The increased number of elk and other animals is causing problems on roads, too, where several vehicle versus animal crashes have occurred in recent weeks, Hatch said. Often elk will survive the initial crash but die later from internal injuries, sometimes on people’s properties.
In Montana, a train collided with a herd of elk, killing 23 animals Thursday morning, about three miles east of East Helena, the Helena Independent Record reported.
“Pretty much when a 60 mph train hits an elk, they explode on impact and there’s not much left,” Montana game warden Dave Loewen told the newspaper. “It’s pretty devastating.”
KREM-TV reported that a herd, nicknamed the Milepost 48 Gang, can be seen on Interstate 90 in Idaho at the milepost between Smelterville and Kellogg. The elk have have caused at least a half-dozen accidents along the roadway in the past two years.
Officials estimate that the herd ranges from about 10 elk at times to 40 or 50.

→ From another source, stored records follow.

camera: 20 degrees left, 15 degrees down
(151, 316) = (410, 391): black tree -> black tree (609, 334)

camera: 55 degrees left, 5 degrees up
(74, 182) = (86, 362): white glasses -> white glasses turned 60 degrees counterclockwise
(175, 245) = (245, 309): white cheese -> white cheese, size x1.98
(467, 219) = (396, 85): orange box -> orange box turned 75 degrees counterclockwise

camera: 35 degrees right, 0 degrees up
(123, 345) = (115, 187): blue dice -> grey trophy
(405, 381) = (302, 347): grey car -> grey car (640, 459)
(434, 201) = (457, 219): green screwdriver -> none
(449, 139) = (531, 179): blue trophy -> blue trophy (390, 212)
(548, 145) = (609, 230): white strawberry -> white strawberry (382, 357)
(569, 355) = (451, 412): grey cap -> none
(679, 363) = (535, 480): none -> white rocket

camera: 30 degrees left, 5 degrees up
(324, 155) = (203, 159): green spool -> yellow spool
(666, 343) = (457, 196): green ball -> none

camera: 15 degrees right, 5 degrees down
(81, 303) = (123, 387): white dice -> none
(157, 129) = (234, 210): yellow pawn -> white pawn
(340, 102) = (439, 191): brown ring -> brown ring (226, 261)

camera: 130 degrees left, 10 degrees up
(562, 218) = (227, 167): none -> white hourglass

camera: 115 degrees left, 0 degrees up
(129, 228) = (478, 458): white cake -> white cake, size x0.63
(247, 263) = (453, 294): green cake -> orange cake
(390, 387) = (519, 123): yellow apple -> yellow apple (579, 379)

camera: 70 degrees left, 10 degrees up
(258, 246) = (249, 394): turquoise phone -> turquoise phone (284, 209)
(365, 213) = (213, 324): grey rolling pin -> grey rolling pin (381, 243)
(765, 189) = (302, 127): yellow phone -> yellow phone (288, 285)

“Drivers should be real cautionary this time of year,” Hatch said. “Especially at dawn and dusk when animals are most likely to be feeding.”
“The best thing for people to do is slow down when driving,” Meints said. “When you have elk in your backyard give them a wide berth and don’t push them, and if you have a problem call Fish and Game or local city police or the county sheriff.”